Tennyson’s “Ulysses” is about a character who features prominently in two other great works of Western European literature: Homer’s Greek epic The Odyssey and Dante's Inferno, the first part of Dante’s Italian epic the Divine Comedy. Tennyson adds layers of meaning to his poem by alluding to what the reader may already know and expect about the character of Ulysses. Sometimes the poem reinforces the reader’s existing impression of Ulysses, sometimes it goes against it.
Tennyson’s Ulysses has certain key features in common with Homer’s Ulysses (called “Odysseus” in the Greek poem). Both are clever, adventurous men who are defined by their travels around the world. At the opening of Homer’s Odyssey, the narrator says, “Many cities of men [Odysseus] saw and learned their minds” (Book I, trans. Robert Fagles). Tennyson seems to allude to this line when he has his Ulysses say, “Much have I seen and known; cities of men / And manners, climates, councils, governments.”
But the two stories differ about what Ulysses/Odysseus most desires. In Homer’s story, Odysseus has been gone from home for 20 years, fighting in the Trojan War and then getting lost at sea, and his greatest desire is to return home to Ithaca, to his wife and his son. At one point, the goddess Calypso holds Odysseus captive on her island and offers to make Odysseus immortal and allow him to stay with her as her lover, saying that Odysseus’s wife cannot be nearly as beautiful as she is. Odysseus replies, "All that you say is true … Look at my wise Penelope. She falls far short of you, / your beauty, stature. She is mortal after all / and you, you never age or die ... / Nevertheless I long—I pine, all my days— / to travel home and see the dawn of my return.” Odysseus shows affection and loyalty to his wife; he doesn’t seem bothered by the fact that she will have aged. He rejects Calypso's offer because his greatest desire is to return home.
In Tennyson’s poem, by contrast, Ulysses dismisses Penelope as “an aged wife” and Ithaca as “barren crags.” Far from desiring to be home, he declares, “I cannot rest from travel.” He even misses the days of the Trojan War, when he “drunk delight of battle.” Readers most familiar with Homer’s version of Ulysses will be surprised at these changes in Tennyson’s version.
Readers might be less surprised, however, if they are most familiar with the version of Ulysses in Dante’s Inferno. In this poem, Dante and his guide Virgil travel through the nine circles of Hell. In Canto XXVI, they come to the Eighth Circle, where fraud is punished, and find Ulysses. Ulysses’s soul has been condemned for the fraud that he perpetrated during the Trojan War. But Ulysses may also have been condemned for wishing to have knowledge beyond what is appropriate for human beings. In explaining how he died, Dante’s Ulysses says, “not tenderness for a son, nor filial duty / toward my agèd father, nor the love I owed / Penelope that would have made her glad, / could overcome the fervor that was mine / to gain experience of the world / and learn about man's vices, and his worth” (trans.
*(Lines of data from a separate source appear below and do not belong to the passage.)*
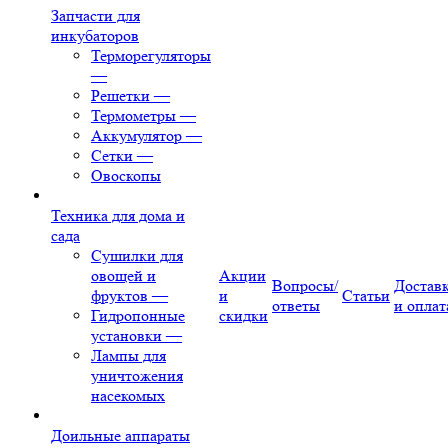
Запчасти для
инкубаторов
Терморегуляторы
—
Решетки
—
Термометры
—
Аккумулятор
—
Сетки
—
Овоскопы
Техника для дома и
сада
Сушилки для
овощей и
Акции
Вопросы/
Достав
фруктов
—
и
Статьи
ответы
и оплат
Гидропонные
скидки
установки
—
Лампы для
уничтожения
насекомых
Доильные аппараты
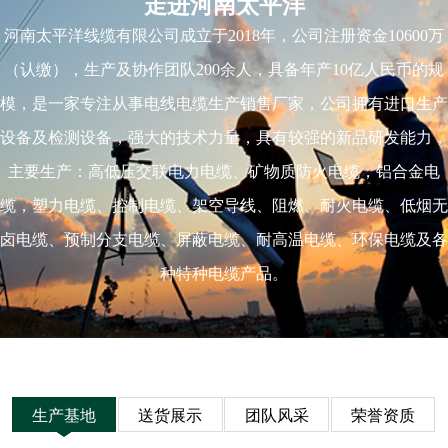
走进河南太平洋
河南太平洋线缆有限公司成立于2018年，公司注册资金10600万
（认缴），生产及协作团队200余人，具备年产10亿人民币的规
模，是一家专注从事电线电缆生产销售厂家，公司拥有进口生产
设备及检测设备，强大的技术力量，具有较强的新品研发能力，
主要生产：高低压交联电力电缆、矿物质防火电缆，铝合金电
缆，塑力电缆、控制电缆、架空导线、阻燃、耐火电缆、低烟无
卤电缆、预制分支电缆、屏蔽电缆、耐高温电缆、环保电缆及各
种特种电缆产品。
生产基地
送货展示
团队风采
荣誉资质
Robert Hollander). These lines reflect the sentiments of Tennyson’s Ulysses, who wishes “[t]o follow knowledge like a sinking star.”
In Dante’s story, as in Tennyson’s, Ulysses then urges his former crewmates to join him on another voyage, telling them, “do not deny yourselves the chance to know — / following the sun — the world where no one lives … you were not made to live like brutes or beasts, / but to pursue virtue and knowledge.” Tennyson’s Ulysses also rejects the beast-like lifestyle of the Ithacans who do nothing but “hoard, and sleep, and feed.” He urges his crewmates in similar terms to accompany him to “untravell’d world,” sailing “beyond the sunset,” in his quest for knowledge.
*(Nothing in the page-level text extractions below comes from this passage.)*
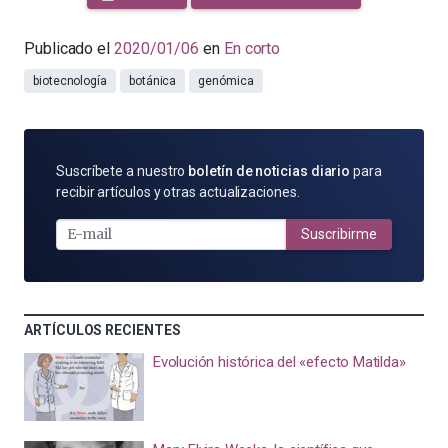
Publicado el
2020/01/06
en
En corto
biotecnología
botánica
genómica
SUSCRÍBETE
Suscríbete a nuestro
boletín de noticias diario
para
POR
recibir artículos y otras actualizaciones.
E-
MAIL
Suscribirme
ARTÍCULOS RECIENTES
Evolución histórica del «efecto Matilda»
But just as Tennyson’s Ulysses wishes to follow knowledge “[b]eyond the utmost bound of human thought,” Dante’s Ulysses also trespasses past the pillars of Hercules, a landmark at the Strait of Gibraltar which was understood in antiquity to “mark[] off the limits, / warning all men to go no farther.” Both men want to test the limits of human possibility. In Dante’s version, this leads to disaster: after sailing past the pillars, Ulysses and his men encounter a storm, and the sea sucks their ship down. In Tennyson’s version, the reader does not see the outcome of Ulysses’s voyage, but Ulysses does say, “It may be that the gulfs will wash us down.”
For a reader familiar with Dante’s story, this line is an ominous foreshadowing of the death that Ulysses and his men may very well encounter on this voyage. The reader may also wonder if Ulysses will end up condemned, as in Dante, for his recklessness, or whether he will be honored in “the Happy Isles” (a realm like heaven in Greek mythology) for his courage and daring.
These allusions add layers of meaning and interest as readers question Ulysses’s values: is it better to cherish home and family, or to seek glory and adventure abroad? Is it admirable or pridefully ambitious to test human limits? Is it reckless or heroic to risk your life and others’ in a quest to test those limits? The different stories of Ulysses suggest different answers, and so Tennyson’s allusions force readers to struggle with these questions for themselves.
The entire poem constitutes an extended allusion to other works of literature, in that the character of the speaker is drawn from those other works. We have highlighted those portions of the poem discussed here, which provide particularly important parallels to the source texts.